# Utah Barbie Dolls



## The Naturalist (Oct 13, 2007)

Have fun reading if you haven’t seen these before>









Mattel Recently announced the release of limited-edition Barbie Dolls for the Utah market:

' Park City Barbie'
She comes with an assortment of Kate Spade Handbags, a Lexus SUV, a long-haired foreign dog named Honey and a million dollar home. Available with or without tummy tuck and face lift. Workaholic Ken sold only in conjunction with the augmented version.
--------------------------------------------------------------------------------------------------------

'Sandy Barbie'
The modern day homemaker Barbie is available with Ford Wind star Minivan and matching gym outfit. She gets lost easily and has no full-time occupation. Traffic jamming cell phone sold separately.
----------------------------------------------------------------------------------------------------------

'Ogden Barbie'
This recently paroled Barbie comes with a 9mm handgun, a Ray Lewis knife, a Chevy with dark tinted windows, and a meth Lab Kit. This model is only available after dark and must be paid for in cash (preferably small, untraceable bills) unless you are a cop; then we don't know what you are talking about.
-------------------------------------------------------------------------------------------------------

'DraperBarbie'
This yuppie Barbie comes with your choice of BMW convertible or Hummer H2. Included are her own Starbucks cup, credit card and country club membership. Also available for this set are Shallow Ken and Private School Skipper. You won't be able to afford any of them.
----------------------------------------------------------------------------------------------------------

"Gunnison/Centerfield" Barbie'
This pale model comes dressed in her own Wrangler jeans two sizes too small, a NASCAR t-shirt and Tweety Bird tattoo on her shoulder.
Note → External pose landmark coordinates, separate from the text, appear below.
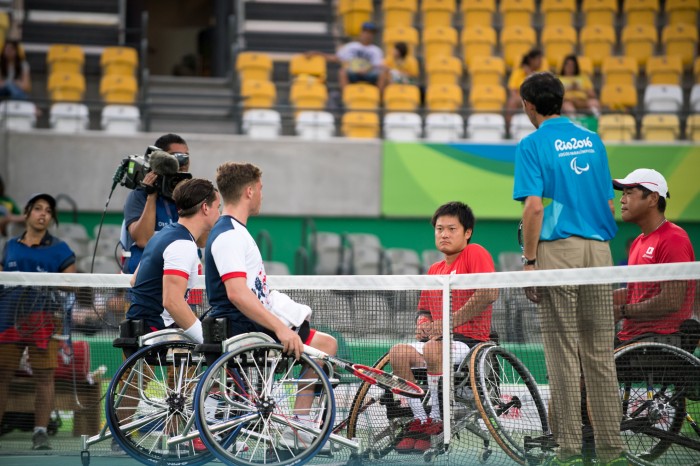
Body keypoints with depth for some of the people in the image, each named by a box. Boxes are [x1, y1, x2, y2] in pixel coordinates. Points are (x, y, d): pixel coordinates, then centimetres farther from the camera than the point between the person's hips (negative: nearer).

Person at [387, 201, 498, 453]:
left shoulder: (475, 253, -4)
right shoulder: (434, 269, 19)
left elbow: (490, 293, -19)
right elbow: (425, 309, 26)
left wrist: (450, 322, -17)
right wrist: (423, 324, -1)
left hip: (470, 341, -7)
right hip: (439, 340, 7)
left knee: (433, 349, -37)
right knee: (398, 353, -20)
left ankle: (437, 421, -23)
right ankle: (419, 423, -16)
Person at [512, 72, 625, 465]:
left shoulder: (533, 145, -4)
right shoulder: (593, 141, 13)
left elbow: (534, 207, -13)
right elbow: (609, 204, 13)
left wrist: (529, 261, -9)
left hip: (558, 249, -5)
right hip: (599, 249, 5)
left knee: (564, 355, -1)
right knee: (601, 355, 6)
She has a six-pack of Bud light and a Hank Williams Jr. CD set. She can spit over 5 feet and kick Mullet-Haired Ken's butt when she is drunk. Purchase her pickup truck separately and get a confederate flag bumper sticker absolutely free.
----------------------------------------------------------------------------------------------------------



"Vernal Barbie'
This tobacco-chewing, brassy-haired Barbie has a pair of her own high-heeled sandals with one broken heel from the time she chased Beer-Gutted Ken out of Spanish Fork Barbie's house. Her ensemble includes low-rise acid-washed jeans, fake fingernails, and a see-through halter-top. Also available with a mobile home.
-------------------------------------------------------------------------------------------------------

' MoabBarbie'
This doll is made of actual tofu. She has long straight brown hair, arch-less feet, hairy armpits, no makeup and Birkenstocks with white socks. She prefers that you call her Willow . She does not want or need a Ken doll, but if you purchase two MoabBarbies and the optional Subaru wagon, you get a rainbow flag bumper sticker for free.
---------------------------------------------------------------------------------------------------------
' West ValleyBarbie'
This Barbie now comes with a stroller and 2 infant dolls. Optional accessories include a GED and bus pass. White boyGangsta Ken and his 1979 Caddy were available, but are now very difficult to find since the addition of the infant.
----------------------------------------------------------------------------------------------------------

' Provo / BYUBarbie'

She's perfect in every way, mainly due to the high levels of antidepressants in her system.. We don't know where Ken is because he's always at church meetings.


----------



## wyogoob (Sep 7, 2007)

The best!


----------